Avoiding the task planner?
If motion primitives are able to control the robot and it's possible to write a longer program which contains a sequence of motion primitives, why is there a need for a high level task planner? Suppose the plan for the robot is to drive to the box, grasp the object, move to the goal and place the object at the position. All the motion primitives are executed in a linear fashion and now an interruption takes place. The robot looses the box during the transit. The motion planner itself doesn't recognize the problem, only the higher instance will detect the issue.

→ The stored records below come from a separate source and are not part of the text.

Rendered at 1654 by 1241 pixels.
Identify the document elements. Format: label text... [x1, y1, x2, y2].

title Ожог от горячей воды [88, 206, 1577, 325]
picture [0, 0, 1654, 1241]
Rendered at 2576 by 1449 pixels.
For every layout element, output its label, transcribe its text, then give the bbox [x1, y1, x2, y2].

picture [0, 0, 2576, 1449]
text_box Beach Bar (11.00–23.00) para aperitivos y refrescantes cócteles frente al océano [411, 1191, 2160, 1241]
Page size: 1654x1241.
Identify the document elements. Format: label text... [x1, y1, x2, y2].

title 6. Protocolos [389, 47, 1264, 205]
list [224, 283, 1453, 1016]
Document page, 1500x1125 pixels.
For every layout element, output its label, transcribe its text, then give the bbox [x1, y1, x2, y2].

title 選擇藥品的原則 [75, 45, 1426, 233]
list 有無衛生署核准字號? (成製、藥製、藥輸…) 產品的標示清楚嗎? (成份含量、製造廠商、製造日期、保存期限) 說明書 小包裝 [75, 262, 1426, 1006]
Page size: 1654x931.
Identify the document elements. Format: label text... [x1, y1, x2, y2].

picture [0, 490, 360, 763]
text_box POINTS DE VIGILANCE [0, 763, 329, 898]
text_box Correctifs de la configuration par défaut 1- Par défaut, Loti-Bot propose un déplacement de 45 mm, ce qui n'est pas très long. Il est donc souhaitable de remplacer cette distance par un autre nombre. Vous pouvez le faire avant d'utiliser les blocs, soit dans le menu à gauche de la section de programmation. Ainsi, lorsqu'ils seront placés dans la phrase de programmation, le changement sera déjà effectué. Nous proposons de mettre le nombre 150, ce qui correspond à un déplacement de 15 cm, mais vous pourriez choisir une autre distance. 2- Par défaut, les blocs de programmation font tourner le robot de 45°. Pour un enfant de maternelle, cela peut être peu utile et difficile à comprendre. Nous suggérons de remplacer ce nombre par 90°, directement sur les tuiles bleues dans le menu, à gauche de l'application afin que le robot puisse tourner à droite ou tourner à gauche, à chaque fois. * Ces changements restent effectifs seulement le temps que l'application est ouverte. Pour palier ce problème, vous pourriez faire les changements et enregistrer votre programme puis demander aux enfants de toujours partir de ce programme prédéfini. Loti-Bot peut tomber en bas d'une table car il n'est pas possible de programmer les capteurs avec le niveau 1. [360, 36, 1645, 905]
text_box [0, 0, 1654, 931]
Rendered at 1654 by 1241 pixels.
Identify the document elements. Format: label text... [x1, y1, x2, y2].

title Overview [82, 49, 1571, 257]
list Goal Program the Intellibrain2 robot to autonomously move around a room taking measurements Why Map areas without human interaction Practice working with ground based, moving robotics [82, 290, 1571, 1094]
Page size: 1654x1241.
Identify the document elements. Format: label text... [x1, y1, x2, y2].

A motion sequence should be tolerate against interruption. And the task planner has to figure out the new motion sequence.
Semi autonomous control
Unfortunately, the amount of frameworks and algorithm to implement a task and motion planner is low. Creating such a software is mostly an art but not an engineering discipline. A good starting point is to set a focus on manual control. If the robot is controlled manual, it's for 100% sure that a task is fulfilled. A planner should be understand as optional. The idea is to start with a teleoperated robot and improve the system slowly into an autonomous system. From the programmer perspective the question is how to improve the control of the robot in a way, that the workload for the human gets lower.
A typical example for this transition is to replace a keyboard control with a mouse control. A normal robot arm for example in an excavator is controlled by different sliders. With slider1 the operator controls motor1, with slider2 motor2 and so on. The first step is to write a software which takes a mouse as input and calculates the servo signal as the result. In the literature the concept is colloquial described as inverse kinematics and it helps a lot to reduce the workload. An inverse kinematics doesn'T mean that the robot works autonomously, it means, that the human operator points with the mouse to a target and the robot arm reaches the point.